Last Updated on November 13, 2019
A man who groomed, then raped, a thirteen-year-old girl, getting her pregnant, then setting her house on fire with her mother and sister inside–killing them–is to be released after serving nineteen years in prison.
This case marked one of the most harrowing stories from Telford’s grooming gang scandal.
Azhar Ali Mehmood, a taxi driver, told police that he had removed his 16-month-old daughter, Tasnim, out of the house where he had doused petrol and set alight, killing Tasnim’s teenage mother, her sister, and mother.
According to The Sun:
At the time of the murders in 2000, local newspapers dubbed him a “house blaze killer” and, “The county’s worst ever murderer” and he was jailed for life.
Now, 19 years on, Azhar Ali Mehmood is eligible for release – and Tasnim has been asked to bring her opinion to the parole board.
Fired up with questions about why her father would kill her mum, Tasnim goes in search of answers in a three-part BBC documentary called Why Dad Killed Mum: My Family’s Secret, and discovers her mum may have been groomed and raped by her evil father.
Tasnim’s mother, Lucy Lowe, who had been groomed by Mehmood from the age of thirteen, found out she was pregnant at fourteen.
At the beginning of Mehmood’s relationship with Lucy, Mehmood was twenty-four.
Lucy was simply one of the many victims from the Telford grooming gang scandal where hundreds of girls were lulled into a false sense of security, plied with drugs and alcohol, raped, sold, trafficked, sometimes impregnated, and sometimes even killed.
The authorities worked to help keep the lid on the extent of these crimes reaching the public–given the politically incorrect nature of the bulk of the perpetrators.
The Sun continues:
Survivors explained how the abuse worked; the groomers were nice to them at first – buying them takeaways or presents – before taking them to The Wrekin, a famous beauty spot on the outskirts of Telford to be raped, or to people’s houses and passed around to friends.

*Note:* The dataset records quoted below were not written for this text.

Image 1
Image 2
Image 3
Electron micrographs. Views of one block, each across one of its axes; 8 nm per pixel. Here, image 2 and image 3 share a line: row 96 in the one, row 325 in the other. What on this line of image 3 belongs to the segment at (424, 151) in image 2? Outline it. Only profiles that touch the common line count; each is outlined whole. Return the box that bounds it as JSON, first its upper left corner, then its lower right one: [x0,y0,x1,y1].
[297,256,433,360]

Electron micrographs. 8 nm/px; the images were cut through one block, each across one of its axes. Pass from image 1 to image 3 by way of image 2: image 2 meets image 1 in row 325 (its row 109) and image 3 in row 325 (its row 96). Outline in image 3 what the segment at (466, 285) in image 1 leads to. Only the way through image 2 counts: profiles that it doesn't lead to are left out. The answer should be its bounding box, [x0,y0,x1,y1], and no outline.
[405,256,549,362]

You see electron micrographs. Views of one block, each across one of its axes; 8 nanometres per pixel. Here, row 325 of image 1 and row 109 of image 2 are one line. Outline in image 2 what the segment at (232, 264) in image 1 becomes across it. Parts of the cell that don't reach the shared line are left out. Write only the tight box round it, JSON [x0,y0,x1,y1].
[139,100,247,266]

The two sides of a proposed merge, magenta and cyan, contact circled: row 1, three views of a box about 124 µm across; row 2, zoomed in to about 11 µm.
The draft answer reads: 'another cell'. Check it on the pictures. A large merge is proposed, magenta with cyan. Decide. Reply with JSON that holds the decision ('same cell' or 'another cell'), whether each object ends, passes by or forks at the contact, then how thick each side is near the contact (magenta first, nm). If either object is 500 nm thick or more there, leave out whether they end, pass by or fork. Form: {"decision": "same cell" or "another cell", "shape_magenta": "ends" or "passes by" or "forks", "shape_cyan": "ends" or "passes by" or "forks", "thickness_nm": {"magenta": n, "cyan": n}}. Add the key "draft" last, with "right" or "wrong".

McKelvie (an investigative journalist, who exposed the Telford grooming gan scandal) kept hearing about one street where there was a row of seven or eight houses, “where there was pretty much a rapist in every house”.
She also heard how underage girls were taken to rooms above takeaways to be assaulted and raped with the perpetrators selling them and making thousands of pounds.
Nineteen years later, Mehmood is up for parole–in spite of the severity of his crimes–to which his daughter, Tasnim, has decried as insufficient.
The Telford grooming gang scandal was one of many similar scandals to have rocked–and continue to rock–the UK, but is pitifully underreported as the vast majority of the perpetrators aren’t of British descent.
Furthermore, The BBC took over 24 hours to report on the Telford scandal after the news had broken.
Many have viewed the extent of the crimes committed against primarily white British girls as a form of conquest.
In other scandals, such as Rotherham, the authorities worked to cover up the crimes.
In one such case, a whistleblower was sent on a diversity course for drawing attention to the rapes within Rotherham Council’s purview.